React offers a number of advantages: it keeps related code together, it reduces the need to learn multiple languages, and it has a vibrant ecosystem of open-source libraries and tutorials. But, using React to build a service that would degrade gracefully was not a straightforward problem. Nevertheless, we were determined to serve the largest range of devices, which meant supporting users without JavaScript.

The benefits of a no-JavaScript user journey

Using JavaScript to build a service that also works without JavaScript was not the easiest problem to solve — so, initially, we didn’t.

Before we had any real users, we prioritized building out the service quickly, testing it, and iterating on it. In our early stages, with a fairly volatile codebase, it would have been too early to try to solve everything at once. As Jason White, erstwhile Head of Data, was fond of saying: “premature optimization is the root of all evil”.

We started building with a React-based framework that sends HTML first and then runs JavaScript on the user’s device if possible. This is straightforward enhancement: users still get the content of the site even if the JavaScript doesn’t run.

Once we had a good understanding of what our service would look like, we prioritized backfilling it to support older clients, which also improved it for everyone else.

Graceful degradation means that our service works for devices that don’t run JavaScript, for devices on unreliable networks, and for older devices that aren’t able to understand newer JavaScript syntax.
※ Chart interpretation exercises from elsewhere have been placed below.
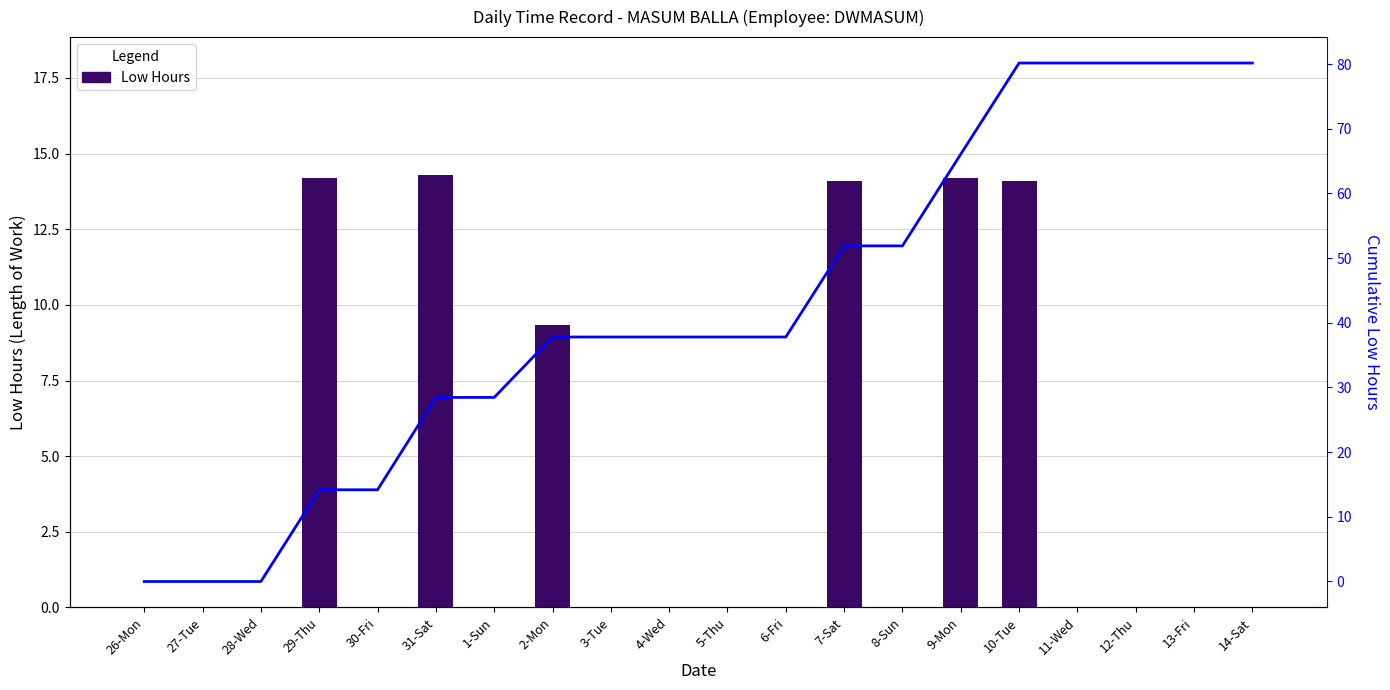

Rank the series at 31-Sat from lowest to highest value.

Low Hours, Cumulative Low Hours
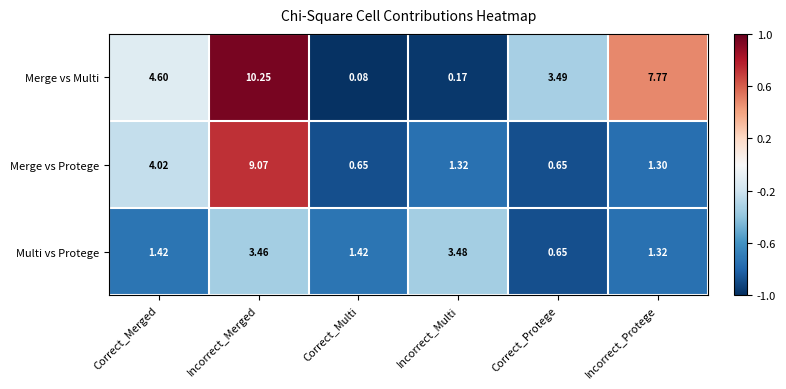

Rank the series by their average value, from highest to lowest.

Merge vs Multi, Merge vs Protege, Multi vs Protege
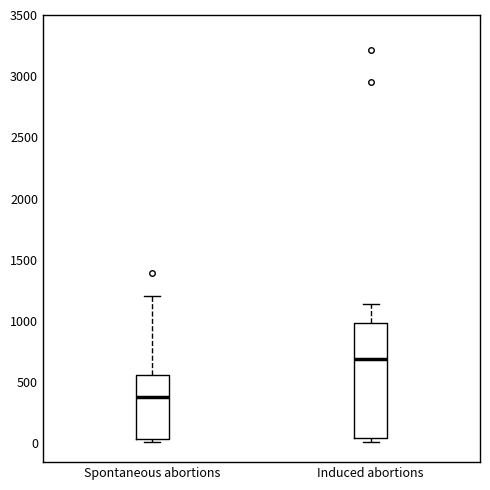

Reading left to right, read every box against the y-axis: the position of its median line, the range the box covers, and the ends of its whiskers. The values are not printed on the chart, so give them approximately, as read against the axis.

Spontaneous abortions: median 400, box 50 to 550, whiskers 0 to 1200
Induced abortions: median 700, box 50 to 1000, whiskers 0 to 1150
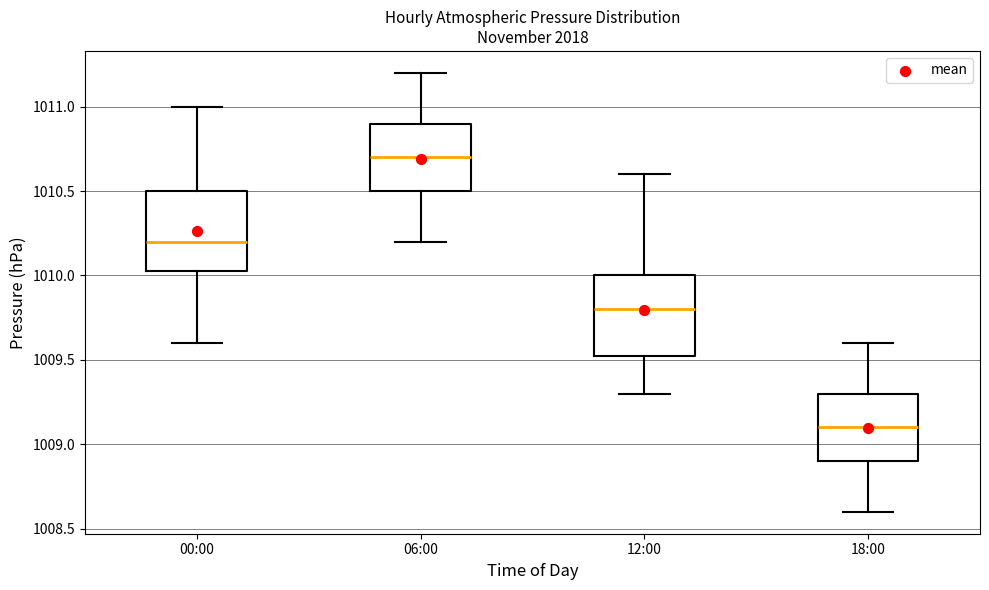

Reading left to right, transcribe this box plot: for each box, give where its median line is, the range the box spans, and where its two whiskers end, as read against the y-axis. The values are not printed on the chart, so give them approximately, as read against the axis.

00:00: median 1010.20, box 1010.05 to 1010.50, whiskers 1009.60 to 1011.00
06:00: median 1010.70, box 1010.50 to 1010.90, whiskers 1010.20 to 1011.20
12:00: median 1009.80, box 1009.55 to 1010.00, whiskers 1009.30 to 1010.60
18:00: median 1009.10, box 1008.90 to 1009.30, whiskers 1008.60 to 1009.60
Users in this latter group (by far the largest) are able download our code but they aren’t able to run it — almost like trying to get a VHS player to play a DVD. Now, all of these users are able complete the service, likely without even realising there was a problem.

Thanks to graceful degradation:

  • users can load the site in either official language
  • users don’t lose saved information when they refresh the page
  • users don’t lose their language preference if they close the site and return later
  • users without JavaScript can still reschedule their appointments
  • users whose devices can’t run our code can still reschedule their appointments
  • the site loads faster for everyone

For the technically-minded, we’re writing a follow-up post about how it works, but the key point here is that graceful degradation has made our service better. It works for users with restrictive firewalls. It works for assistive technology that expects content when the page first loads. It even works on devices we’re not explicitly supporting — for instance, I can reschedule a citizenship appointment on my Nintendo 3DS.

The best of both worlds

Many government service teams may feel like they have to make a choice between choosing a modern web stack and supporting older browsers. However, in many cases this is a false dichotomy. We have chosen React and we support no-JavaScript users. The majority of users get a polished experience, a minority still get a functional service. Rather than compromising, we get the benefits of both approaches.

Granted, our solution isn’t the panacea: not every product is this product. However, it is a statement of principle, and we are extremely proud of having done the hard work to make it simple. Our service solves an important problem for our users, it is simple to use, and it works on your Game Boy.